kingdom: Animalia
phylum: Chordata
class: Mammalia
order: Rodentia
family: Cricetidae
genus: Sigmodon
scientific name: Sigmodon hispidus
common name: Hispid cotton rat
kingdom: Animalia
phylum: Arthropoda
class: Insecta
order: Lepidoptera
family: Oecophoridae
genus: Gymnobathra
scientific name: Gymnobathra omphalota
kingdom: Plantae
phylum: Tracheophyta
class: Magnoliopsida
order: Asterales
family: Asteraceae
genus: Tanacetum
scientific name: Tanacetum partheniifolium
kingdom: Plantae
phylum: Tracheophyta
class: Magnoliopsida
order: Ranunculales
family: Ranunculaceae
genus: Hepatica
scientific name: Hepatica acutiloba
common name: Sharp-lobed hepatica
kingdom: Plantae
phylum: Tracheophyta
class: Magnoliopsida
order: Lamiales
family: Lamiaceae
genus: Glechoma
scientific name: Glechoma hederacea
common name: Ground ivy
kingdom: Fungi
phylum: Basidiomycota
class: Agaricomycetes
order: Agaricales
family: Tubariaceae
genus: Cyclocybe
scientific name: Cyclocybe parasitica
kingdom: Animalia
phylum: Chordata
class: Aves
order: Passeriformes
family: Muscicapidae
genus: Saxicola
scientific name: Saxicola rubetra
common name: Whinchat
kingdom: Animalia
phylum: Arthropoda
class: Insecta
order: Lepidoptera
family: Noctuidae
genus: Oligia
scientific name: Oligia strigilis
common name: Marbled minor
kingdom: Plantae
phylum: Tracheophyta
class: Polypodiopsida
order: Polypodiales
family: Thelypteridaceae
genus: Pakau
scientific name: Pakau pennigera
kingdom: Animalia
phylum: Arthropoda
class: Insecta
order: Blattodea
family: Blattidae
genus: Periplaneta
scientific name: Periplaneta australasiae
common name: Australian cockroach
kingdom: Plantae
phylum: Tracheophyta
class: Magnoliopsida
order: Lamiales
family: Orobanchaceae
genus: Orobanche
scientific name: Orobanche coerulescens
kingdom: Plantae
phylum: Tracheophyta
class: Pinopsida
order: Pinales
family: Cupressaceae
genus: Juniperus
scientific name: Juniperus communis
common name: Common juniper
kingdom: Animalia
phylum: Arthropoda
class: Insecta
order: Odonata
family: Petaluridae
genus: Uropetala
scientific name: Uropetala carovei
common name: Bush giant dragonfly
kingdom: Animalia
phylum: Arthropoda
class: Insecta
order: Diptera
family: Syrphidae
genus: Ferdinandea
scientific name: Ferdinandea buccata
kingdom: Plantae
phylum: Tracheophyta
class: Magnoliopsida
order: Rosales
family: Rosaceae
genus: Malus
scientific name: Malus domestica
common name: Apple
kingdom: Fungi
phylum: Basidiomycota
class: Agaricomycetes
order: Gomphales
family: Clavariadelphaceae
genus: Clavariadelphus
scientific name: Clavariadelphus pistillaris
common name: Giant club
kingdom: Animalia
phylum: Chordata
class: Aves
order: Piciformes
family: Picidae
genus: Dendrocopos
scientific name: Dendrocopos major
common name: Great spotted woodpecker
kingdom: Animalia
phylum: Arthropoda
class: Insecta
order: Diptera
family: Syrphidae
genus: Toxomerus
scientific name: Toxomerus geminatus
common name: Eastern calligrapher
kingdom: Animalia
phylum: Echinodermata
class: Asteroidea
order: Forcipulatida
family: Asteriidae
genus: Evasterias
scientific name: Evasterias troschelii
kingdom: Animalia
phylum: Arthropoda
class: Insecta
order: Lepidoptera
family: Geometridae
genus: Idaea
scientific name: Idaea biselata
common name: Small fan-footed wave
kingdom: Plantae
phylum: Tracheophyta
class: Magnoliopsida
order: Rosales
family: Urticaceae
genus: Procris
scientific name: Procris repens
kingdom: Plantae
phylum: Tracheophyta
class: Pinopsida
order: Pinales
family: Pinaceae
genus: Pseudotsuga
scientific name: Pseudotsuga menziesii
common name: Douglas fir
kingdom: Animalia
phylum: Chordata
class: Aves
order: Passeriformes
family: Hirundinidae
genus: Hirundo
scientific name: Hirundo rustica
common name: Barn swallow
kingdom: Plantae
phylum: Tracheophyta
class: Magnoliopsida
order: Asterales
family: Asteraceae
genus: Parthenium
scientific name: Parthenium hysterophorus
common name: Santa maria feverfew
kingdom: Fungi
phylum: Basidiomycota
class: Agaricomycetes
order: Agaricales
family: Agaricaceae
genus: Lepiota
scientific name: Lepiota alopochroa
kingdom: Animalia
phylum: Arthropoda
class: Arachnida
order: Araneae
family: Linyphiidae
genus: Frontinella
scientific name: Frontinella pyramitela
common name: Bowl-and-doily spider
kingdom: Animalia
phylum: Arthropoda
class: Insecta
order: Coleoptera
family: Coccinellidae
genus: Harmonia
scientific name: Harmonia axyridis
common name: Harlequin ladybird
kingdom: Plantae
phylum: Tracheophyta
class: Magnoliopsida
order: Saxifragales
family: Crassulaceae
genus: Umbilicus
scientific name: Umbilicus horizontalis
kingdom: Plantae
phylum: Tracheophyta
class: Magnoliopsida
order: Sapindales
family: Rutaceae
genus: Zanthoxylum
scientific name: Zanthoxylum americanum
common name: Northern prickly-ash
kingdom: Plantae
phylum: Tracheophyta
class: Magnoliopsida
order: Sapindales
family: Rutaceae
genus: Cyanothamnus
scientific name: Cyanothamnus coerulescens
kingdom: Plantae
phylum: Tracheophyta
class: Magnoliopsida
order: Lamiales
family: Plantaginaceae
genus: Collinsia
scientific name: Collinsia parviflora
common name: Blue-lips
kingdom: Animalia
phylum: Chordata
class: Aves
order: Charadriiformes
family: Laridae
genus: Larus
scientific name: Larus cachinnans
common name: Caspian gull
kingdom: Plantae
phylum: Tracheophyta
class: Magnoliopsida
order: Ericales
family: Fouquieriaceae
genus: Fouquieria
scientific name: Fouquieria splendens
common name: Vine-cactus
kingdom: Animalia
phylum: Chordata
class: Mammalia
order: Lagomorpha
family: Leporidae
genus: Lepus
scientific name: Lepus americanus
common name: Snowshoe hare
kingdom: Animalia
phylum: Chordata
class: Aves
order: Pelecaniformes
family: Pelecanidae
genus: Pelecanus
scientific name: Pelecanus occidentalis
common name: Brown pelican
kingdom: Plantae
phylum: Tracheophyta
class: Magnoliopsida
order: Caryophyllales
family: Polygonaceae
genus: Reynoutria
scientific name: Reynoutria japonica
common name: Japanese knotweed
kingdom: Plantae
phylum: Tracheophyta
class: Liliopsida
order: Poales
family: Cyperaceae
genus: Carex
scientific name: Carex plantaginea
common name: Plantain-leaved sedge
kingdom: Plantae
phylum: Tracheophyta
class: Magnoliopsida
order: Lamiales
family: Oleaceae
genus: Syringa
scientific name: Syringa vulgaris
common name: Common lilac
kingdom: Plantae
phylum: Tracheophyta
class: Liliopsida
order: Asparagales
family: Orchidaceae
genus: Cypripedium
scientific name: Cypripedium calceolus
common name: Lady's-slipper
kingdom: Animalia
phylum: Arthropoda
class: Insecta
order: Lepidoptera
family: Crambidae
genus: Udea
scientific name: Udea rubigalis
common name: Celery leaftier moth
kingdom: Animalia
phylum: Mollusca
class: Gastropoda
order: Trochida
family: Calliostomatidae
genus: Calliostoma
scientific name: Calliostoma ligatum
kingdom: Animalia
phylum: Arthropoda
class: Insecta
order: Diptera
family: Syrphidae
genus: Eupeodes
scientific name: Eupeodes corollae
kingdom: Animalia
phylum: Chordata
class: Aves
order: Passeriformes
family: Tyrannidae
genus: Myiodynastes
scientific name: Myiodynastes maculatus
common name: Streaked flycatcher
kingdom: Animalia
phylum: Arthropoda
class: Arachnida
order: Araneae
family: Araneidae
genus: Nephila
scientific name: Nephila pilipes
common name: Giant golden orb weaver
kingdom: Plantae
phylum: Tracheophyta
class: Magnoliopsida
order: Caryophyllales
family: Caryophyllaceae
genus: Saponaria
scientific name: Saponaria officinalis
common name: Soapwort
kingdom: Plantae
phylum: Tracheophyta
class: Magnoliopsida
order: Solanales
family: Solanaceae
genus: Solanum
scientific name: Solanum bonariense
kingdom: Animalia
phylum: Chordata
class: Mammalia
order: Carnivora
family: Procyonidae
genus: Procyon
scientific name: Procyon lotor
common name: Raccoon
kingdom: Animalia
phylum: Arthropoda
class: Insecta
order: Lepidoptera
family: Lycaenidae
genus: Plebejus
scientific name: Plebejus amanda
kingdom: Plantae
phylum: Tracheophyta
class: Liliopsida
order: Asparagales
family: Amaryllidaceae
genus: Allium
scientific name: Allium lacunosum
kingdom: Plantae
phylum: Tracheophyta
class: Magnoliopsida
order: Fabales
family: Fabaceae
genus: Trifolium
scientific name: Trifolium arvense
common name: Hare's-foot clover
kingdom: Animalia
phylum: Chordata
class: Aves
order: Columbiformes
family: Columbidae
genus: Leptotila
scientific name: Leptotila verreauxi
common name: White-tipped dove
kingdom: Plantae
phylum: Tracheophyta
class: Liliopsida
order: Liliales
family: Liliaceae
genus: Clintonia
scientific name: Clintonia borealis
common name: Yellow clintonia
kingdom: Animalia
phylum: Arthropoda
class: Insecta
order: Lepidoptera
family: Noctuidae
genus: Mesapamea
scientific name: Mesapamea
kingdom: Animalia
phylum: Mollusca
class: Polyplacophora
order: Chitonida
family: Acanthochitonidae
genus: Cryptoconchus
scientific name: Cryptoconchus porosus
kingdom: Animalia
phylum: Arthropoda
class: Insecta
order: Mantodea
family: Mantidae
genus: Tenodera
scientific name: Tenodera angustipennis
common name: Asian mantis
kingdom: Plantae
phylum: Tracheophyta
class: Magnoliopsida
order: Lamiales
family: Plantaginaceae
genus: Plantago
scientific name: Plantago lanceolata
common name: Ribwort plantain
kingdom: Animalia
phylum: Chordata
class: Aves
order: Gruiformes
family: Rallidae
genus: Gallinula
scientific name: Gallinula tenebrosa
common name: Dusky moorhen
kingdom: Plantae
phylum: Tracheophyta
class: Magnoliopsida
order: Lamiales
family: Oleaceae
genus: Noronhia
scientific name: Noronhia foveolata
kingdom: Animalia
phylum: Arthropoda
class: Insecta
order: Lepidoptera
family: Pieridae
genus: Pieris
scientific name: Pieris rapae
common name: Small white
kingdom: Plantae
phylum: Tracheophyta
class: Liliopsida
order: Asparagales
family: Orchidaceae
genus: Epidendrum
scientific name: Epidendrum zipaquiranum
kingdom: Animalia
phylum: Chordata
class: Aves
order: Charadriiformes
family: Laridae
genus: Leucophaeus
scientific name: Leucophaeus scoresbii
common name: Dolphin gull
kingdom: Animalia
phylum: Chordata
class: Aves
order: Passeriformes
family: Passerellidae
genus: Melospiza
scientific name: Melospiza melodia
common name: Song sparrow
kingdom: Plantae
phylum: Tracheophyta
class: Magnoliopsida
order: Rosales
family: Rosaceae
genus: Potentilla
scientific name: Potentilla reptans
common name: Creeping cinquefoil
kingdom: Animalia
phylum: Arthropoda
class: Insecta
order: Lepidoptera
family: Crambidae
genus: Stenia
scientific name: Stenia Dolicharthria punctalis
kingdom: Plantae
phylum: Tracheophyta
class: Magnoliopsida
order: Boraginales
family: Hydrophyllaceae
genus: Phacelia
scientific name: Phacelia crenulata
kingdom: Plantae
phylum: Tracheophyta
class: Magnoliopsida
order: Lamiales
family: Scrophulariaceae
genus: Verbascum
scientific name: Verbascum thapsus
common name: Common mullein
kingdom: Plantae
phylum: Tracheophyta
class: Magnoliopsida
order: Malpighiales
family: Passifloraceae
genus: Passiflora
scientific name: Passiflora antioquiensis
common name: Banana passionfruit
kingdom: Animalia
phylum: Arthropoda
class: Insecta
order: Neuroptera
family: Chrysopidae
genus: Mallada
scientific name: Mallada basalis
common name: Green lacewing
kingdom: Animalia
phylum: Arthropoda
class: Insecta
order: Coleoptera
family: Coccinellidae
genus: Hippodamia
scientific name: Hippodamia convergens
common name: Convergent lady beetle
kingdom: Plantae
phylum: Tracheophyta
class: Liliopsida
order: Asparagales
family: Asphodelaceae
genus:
##############################
Rewrite the lines between the one holding "scientific name: Procyon lotor" and the one holding "family: Mantidae", inclusive, putting "vernacular name" in place of "common name" and leaving everything else unchanged.

scientific name: Procyon lotor
vernacular name: Raccoon
kingdom: Animalia
phylum: Arthropoda
class: Insecta
order: Lepidoptera
family: Lycaenidae
genus: Plebejus
scientific name: Plebejus amanda
kingdom: Plantae
phylum: Tracheophyta
class: Liliopsida
order: Asparagales
family: Amaryllidaceae
genus: Allium
scientific name: Allium lacunosum
kingdom: Plantae
phylum: Tracheophyta
class: Magnoliopsida
order: Fabales
family: Fabaceae
genus: Trifolium
scientific name: Trifolium arvense
vernacular name: Hare's-foot clover
kingdom: Animalia
phylum: Chordata
class: Aves
order: Columbiformes
family: Columbidae
genus: Leptotila
scientific name: Leptotila verreauxi
vernacular name: White-tipped dove
kingdom: Plantae
phylum: Tracheophyta
class: Liliopsida
order: Liliales
family: Liliaceae
genus: Clintonia
scientific name: Clintonia borealis
vernacular name: Yellow clintonia
kingdom: Animalia
phylum: Arthropoda
class: Insecta
order: Lepidoptera
family: Noctuidae
genus: Mesapamea
scientific name: Mesapamea
kingdom: Animalia
phylum: Mollusca
class: Polyplacophora
order: Chitonida
family: Acanthochitonidae
genus: Cryptoconchus
scientific name: Cryptoconchus porosus
kingdom: Animalia
phylum: Arthropoda
class: Insecta
order: Mantodea
family: Mantidae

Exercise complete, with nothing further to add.